(Extracted page text data)

*** Begin section ***

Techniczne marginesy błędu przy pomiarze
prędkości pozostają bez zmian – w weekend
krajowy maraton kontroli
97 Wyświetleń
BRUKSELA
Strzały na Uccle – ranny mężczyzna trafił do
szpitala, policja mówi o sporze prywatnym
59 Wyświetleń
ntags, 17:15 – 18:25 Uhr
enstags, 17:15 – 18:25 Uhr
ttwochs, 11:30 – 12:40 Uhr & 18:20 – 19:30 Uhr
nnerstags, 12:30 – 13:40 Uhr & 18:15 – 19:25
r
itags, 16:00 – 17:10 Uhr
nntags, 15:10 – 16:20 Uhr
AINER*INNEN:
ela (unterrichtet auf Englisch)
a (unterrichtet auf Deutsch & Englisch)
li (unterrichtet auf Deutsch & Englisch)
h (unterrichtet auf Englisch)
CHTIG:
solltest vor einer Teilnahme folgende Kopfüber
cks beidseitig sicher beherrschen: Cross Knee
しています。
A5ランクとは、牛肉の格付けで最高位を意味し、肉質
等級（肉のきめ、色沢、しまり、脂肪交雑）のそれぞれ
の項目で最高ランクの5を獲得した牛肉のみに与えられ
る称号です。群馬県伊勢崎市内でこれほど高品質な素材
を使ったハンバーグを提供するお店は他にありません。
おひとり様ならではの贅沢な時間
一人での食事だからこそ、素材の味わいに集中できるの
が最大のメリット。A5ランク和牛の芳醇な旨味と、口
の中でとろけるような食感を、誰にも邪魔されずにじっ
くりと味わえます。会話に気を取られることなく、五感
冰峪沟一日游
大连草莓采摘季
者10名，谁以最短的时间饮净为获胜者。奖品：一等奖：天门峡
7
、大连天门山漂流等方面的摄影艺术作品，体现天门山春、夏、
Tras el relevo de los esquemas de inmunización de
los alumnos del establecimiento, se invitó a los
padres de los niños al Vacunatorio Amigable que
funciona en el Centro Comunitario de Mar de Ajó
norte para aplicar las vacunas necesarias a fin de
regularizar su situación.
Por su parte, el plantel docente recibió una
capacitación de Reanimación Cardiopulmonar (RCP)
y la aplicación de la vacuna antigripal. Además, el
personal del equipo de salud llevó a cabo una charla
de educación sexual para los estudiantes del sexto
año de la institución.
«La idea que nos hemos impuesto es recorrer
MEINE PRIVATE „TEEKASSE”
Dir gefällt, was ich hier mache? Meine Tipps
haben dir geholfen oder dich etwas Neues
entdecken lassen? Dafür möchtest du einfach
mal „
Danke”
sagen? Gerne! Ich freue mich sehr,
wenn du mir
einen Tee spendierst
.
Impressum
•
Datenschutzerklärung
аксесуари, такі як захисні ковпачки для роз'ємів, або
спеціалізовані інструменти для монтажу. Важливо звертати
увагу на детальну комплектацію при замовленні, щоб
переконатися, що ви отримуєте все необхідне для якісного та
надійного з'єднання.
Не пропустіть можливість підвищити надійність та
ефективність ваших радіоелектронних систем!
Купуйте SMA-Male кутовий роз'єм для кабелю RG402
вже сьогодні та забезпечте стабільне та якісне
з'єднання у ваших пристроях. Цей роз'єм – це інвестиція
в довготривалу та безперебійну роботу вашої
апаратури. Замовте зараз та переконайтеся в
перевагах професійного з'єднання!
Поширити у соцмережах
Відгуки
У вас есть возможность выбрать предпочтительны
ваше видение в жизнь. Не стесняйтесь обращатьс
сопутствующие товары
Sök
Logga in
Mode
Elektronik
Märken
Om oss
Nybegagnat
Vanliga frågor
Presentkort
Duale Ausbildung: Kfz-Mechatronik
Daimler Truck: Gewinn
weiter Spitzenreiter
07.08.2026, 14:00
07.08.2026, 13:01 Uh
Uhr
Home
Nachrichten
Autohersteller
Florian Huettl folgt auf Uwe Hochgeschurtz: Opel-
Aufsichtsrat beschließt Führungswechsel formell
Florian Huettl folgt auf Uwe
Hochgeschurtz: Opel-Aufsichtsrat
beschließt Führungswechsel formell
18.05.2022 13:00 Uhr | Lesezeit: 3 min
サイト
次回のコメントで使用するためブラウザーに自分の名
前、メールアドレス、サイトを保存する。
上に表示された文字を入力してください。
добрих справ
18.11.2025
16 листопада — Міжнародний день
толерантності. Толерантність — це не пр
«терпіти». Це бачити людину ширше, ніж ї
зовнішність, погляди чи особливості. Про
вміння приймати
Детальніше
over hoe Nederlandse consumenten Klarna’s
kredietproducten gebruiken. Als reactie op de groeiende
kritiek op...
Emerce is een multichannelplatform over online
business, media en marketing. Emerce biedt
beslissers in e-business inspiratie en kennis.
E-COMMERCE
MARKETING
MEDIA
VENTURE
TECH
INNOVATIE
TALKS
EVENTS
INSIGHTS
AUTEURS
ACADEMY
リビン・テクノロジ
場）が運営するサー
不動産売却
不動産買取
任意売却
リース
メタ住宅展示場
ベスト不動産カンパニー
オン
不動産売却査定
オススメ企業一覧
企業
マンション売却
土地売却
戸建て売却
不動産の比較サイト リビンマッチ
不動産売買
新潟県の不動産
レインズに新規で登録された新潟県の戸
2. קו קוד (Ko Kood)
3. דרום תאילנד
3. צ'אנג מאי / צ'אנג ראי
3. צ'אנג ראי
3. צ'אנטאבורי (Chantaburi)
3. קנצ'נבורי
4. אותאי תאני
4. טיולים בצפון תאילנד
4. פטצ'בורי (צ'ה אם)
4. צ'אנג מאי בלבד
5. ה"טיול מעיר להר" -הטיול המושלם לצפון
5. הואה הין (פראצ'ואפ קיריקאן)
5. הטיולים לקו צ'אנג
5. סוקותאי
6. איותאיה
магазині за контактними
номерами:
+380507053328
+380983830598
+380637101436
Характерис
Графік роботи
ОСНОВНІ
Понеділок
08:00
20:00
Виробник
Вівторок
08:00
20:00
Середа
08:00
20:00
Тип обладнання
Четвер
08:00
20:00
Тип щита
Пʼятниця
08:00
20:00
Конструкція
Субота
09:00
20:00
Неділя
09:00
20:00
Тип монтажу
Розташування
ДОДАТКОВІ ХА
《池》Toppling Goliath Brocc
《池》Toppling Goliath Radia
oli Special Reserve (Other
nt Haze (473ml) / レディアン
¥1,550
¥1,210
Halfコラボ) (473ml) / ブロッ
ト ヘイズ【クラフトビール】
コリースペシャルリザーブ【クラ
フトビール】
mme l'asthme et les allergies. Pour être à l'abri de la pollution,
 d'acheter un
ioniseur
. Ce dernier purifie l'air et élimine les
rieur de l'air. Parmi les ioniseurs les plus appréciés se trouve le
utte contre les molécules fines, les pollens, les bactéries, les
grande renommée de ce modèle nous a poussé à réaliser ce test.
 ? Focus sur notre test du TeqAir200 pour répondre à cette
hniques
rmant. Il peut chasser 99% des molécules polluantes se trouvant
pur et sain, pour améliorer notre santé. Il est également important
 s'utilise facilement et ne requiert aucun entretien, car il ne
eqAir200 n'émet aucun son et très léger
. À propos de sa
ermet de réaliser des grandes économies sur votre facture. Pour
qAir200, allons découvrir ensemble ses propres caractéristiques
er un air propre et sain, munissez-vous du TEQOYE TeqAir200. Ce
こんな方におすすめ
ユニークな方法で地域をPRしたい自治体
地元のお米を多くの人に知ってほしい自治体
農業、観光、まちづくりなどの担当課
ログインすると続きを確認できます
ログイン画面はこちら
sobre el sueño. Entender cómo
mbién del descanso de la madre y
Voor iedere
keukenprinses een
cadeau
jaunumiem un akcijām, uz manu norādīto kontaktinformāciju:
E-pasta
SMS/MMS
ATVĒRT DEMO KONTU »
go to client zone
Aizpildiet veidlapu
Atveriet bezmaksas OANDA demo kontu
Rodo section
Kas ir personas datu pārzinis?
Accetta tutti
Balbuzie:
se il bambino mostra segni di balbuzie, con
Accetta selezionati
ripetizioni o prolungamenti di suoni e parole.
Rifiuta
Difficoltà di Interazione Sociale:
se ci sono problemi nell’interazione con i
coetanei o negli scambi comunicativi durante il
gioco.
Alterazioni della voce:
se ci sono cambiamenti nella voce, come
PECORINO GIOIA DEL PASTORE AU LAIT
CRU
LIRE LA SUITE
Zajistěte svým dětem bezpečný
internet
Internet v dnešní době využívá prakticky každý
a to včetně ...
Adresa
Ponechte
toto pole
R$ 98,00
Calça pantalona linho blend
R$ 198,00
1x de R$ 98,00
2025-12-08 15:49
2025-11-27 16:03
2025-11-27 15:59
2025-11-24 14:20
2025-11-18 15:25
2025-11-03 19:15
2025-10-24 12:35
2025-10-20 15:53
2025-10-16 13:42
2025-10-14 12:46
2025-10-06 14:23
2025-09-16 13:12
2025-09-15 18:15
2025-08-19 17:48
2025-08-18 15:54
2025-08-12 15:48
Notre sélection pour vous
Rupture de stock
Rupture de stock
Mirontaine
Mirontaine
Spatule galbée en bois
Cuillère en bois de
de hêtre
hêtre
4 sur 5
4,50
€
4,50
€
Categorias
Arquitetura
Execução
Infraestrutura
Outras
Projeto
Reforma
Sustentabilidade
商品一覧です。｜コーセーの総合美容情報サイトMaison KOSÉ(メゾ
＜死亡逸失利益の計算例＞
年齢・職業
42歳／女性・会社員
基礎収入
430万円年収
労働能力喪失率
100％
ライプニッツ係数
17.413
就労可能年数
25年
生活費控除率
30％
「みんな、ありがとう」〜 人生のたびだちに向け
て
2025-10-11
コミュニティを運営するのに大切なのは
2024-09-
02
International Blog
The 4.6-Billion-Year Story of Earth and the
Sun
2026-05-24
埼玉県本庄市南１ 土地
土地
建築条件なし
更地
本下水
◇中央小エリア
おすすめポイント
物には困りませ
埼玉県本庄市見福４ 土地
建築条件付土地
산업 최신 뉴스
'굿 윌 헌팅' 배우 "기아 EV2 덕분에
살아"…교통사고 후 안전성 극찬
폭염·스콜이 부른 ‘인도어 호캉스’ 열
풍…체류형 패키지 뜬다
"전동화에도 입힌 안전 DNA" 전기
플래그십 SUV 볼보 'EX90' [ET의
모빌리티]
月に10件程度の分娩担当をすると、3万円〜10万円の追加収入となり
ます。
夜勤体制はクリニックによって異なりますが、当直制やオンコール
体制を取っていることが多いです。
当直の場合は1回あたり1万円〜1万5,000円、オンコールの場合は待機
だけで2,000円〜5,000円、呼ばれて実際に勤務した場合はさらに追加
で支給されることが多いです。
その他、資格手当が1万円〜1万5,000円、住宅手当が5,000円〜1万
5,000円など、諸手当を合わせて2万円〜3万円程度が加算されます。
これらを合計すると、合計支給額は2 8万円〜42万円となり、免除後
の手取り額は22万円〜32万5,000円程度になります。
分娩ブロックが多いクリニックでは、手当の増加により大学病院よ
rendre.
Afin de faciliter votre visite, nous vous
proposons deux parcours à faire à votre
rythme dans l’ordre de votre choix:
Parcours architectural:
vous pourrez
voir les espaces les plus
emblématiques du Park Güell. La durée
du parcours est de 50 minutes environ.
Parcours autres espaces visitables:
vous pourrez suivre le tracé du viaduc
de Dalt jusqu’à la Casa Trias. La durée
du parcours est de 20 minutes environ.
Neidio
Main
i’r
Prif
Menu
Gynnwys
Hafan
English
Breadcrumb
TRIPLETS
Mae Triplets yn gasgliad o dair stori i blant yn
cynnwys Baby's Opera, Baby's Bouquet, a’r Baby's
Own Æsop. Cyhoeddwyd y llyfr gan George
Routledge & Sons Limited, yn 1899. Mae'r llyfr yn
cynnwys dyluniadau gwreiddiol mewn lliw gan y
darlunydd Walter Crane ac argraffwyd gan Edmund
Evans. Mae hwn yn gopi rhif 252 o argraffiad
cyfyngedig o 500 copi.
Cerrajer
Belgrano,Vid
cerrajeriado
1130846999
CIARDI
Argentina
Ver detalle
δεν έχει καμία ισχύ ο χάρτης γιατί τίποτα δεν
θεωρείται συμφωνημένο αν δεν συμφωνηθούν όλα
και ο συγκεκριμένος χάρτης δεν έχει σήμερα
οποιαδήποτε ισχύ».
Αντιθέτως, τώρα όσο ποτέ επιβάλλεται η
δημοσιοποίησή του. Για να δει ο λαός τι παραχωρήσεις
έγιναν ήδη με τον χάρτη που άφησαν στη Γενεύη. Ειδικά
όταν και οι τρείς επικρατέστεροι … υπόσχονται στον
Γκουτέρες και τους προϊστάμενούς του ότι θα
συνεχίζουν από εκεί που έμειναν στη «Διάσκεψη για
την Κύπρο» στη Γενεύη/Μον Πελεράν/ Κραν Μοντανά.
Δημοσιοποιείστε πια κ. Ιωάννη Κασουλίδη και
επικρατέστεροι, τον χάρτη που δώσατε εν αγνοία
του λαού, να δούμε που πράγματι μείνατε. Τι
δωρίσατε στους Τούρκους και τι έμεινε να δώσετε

*** End section ***

## Exercise objective
Show the lines above that include "nous".

## Answer section
grande renommée de ce modèle nous a poussé à réaliser ce test.
Afin de faciliter votre visite, nous vous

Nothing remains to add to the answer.